======== SUPPLIED MATERIAL ========

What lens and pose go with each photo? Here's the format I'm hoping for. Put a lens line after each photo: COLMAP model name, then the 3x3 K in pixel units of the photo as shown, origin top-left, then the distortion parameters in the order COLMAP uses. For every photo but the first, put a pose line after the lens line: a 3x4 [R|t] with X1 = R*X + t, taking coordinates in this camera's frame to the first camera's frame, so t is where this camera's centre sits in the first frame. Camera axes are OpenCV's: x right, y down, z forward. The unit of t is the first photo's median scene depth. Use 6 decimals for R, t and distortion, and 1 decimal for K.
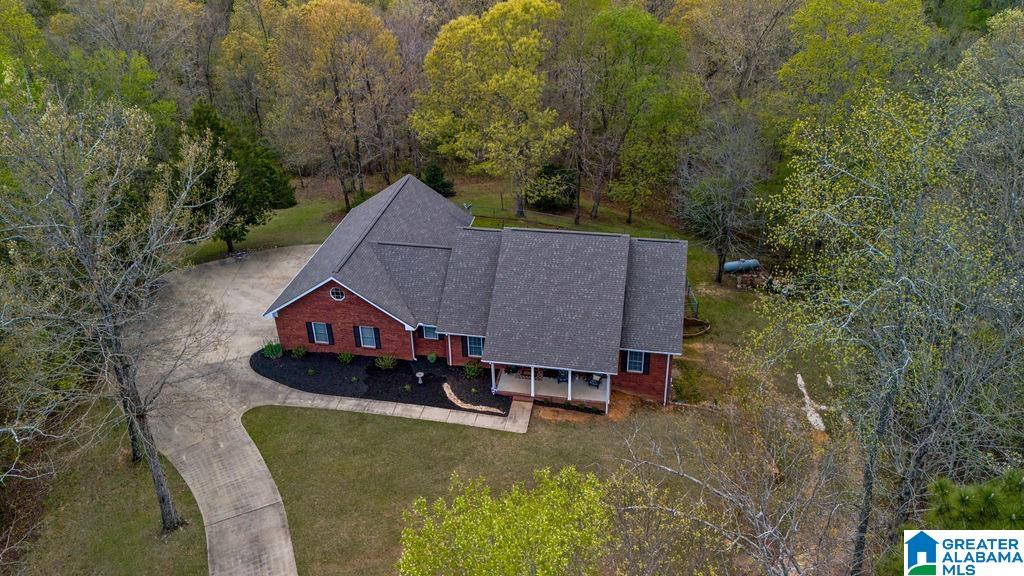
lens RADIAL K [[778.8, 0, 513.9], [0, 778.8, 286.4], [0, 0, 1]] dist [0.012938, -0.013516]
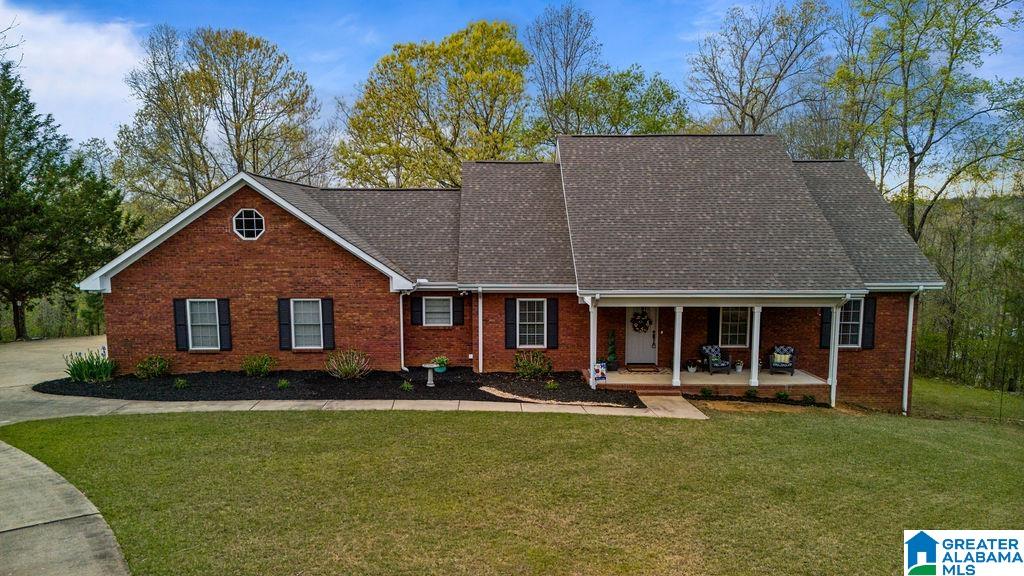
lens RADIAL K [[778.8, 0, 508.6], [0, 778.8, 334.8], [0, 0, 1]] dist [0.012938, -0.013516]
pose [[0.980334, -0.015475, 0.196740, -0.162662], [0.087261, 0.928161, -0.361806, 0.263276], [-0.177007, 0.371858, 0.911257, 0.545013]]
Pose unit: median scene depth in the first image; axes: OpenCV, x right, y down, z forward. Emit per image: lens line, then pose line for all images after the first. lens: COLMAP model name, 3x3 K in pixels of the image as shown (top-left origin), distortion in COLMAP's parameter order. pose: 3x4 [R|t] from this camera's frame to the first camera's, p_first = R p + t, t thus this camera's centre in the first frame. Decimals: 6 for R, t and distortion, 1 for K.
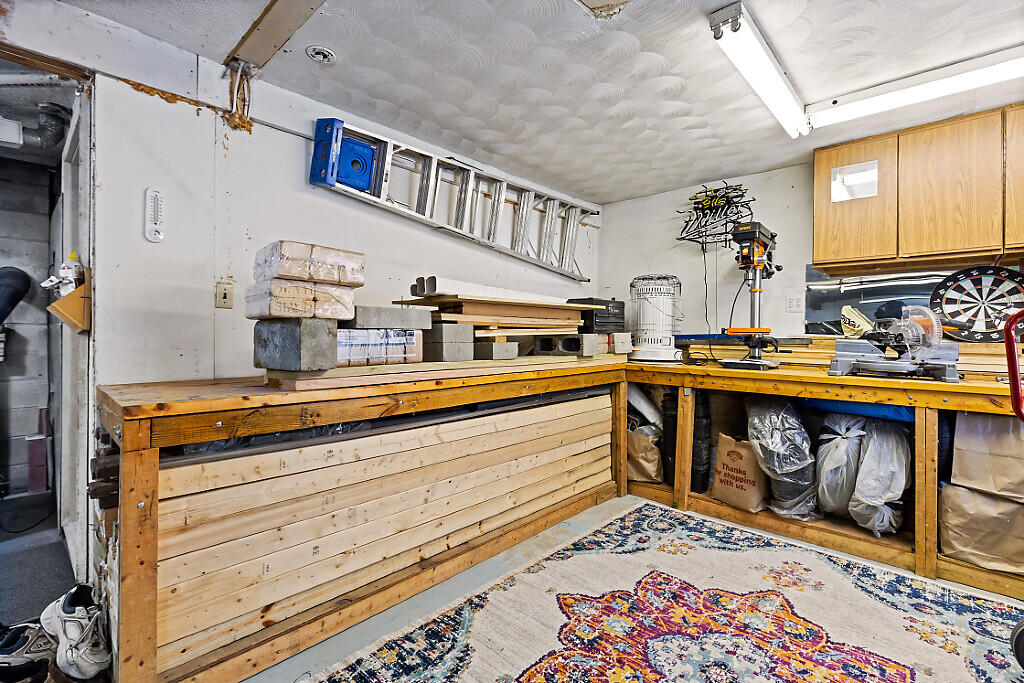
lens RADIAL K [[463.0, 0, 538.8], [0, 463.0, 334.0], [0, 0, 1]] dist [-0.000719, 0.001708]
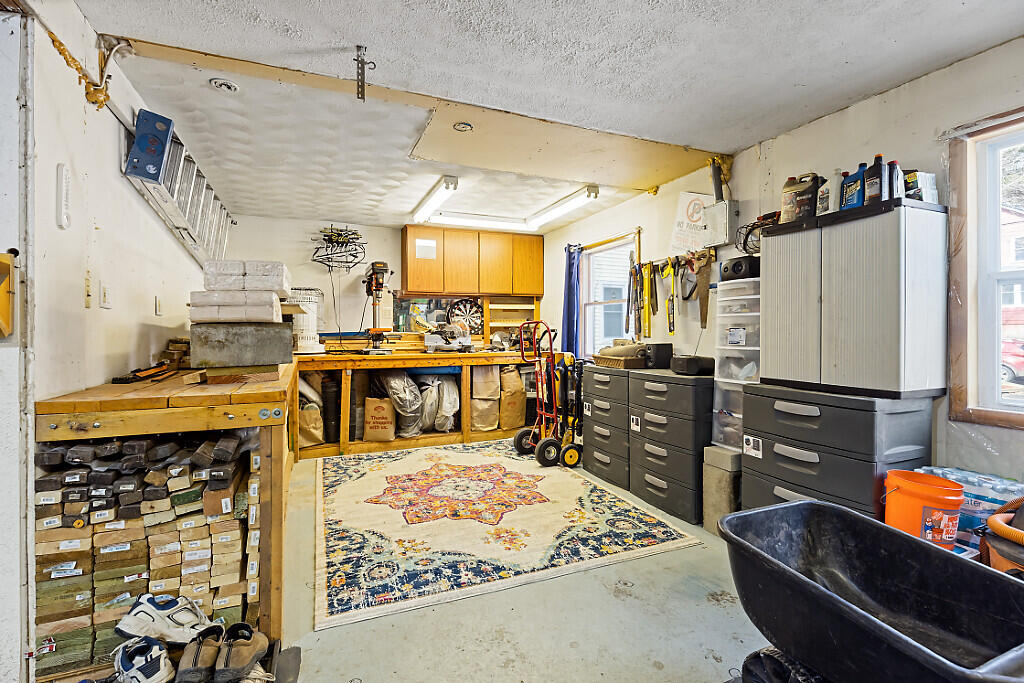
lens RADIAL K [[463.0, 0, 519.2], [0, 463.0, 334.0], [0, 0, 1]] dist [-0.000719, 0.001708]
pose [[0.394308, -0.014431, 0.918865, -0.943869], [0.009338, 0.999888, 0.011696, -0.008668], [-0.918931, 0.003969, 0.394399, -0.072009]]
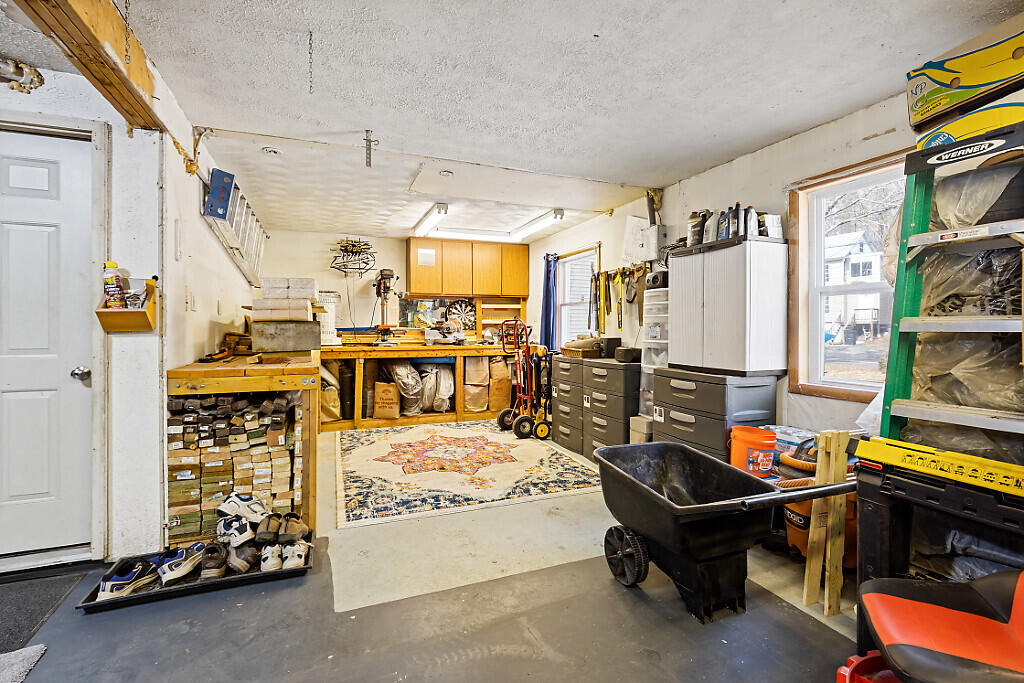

========

• ASSIGNMENT:
Rewrite all the records with every "COLMAP model name" changed to "COLMAP camera model" and everything else left the same. Omit the pictures.

• RESPONSE AREA:
What lens and pose go with each photo? Here's the format I'm hoping for. Put a lens line after each photo: COLMAP camera model, then the 3x3 K in pixel units of the photo as shown, origin top-left, then the distortion parameters in the order COLMAP uses. For every photo but the first, put a pose line after the lens line: a 3x4 [R|t] with X1 = R*X + t, taking coordinates in this camera's frame to the first camera's frame, so t is where this camera's centre sits in the first frame. Camera axes are OpenCV's: x right, y down, z forward. The unit of t is the first photo's median scene depth. Use 6 decimals for R, t and distortion, and 1 decimal for K.
lens RADIAL K [[778.8, 0, 513.9], [0, 778.8, 286.4], [0, 0, 1]] dist [0.012938, -0.013516]
lens RADIAL K [[778.8, 0, 508.6], [0, 778.8, 334.8], [0, 0, 1]] dist [0.012938, -0.013516]
pose [[0.980334, -0.015475, 0.196740, -0.162662], [0.087261, 0.928161, -0.361806, 0.263276], [-0.177007, 0.371858, 0.911257, 0.545013]]
Pose unit: median scene depth in the first image; axes: OpenCV, x right, y down, z forward. Emit per image: lens line, then pose line for all images after the first. lens: COLMAP camera model, 3x3 K in pixels of the image as shown (top-left origin), distortion in COLMAP's parameter order. pose: 3x4 [R|t] from this camera's frame to the first camera's, p_first = R p + t, t thus this camera's centre in the first frame. Decimals: 6 for R, t and distortion, 1 for K.
lens RADIAL K [[463.0, 0, 538.8], [0, 463.0, 334.0], [0, 0, 1]] dist [-0.000719, 0.001708]
lens RADIAL K [[463.0, 0, 519.2], [0, 463.0, 334.0], [0, 0, 1]] dist [-0.000719, 0.001708]
pose [[0.394308, -0.014431, 0.918865, -0.943869], [0.009338, 0.999888, 0.011696, -0.008668], [-0.918931, 0.003969, 0.394399, -0.072009]]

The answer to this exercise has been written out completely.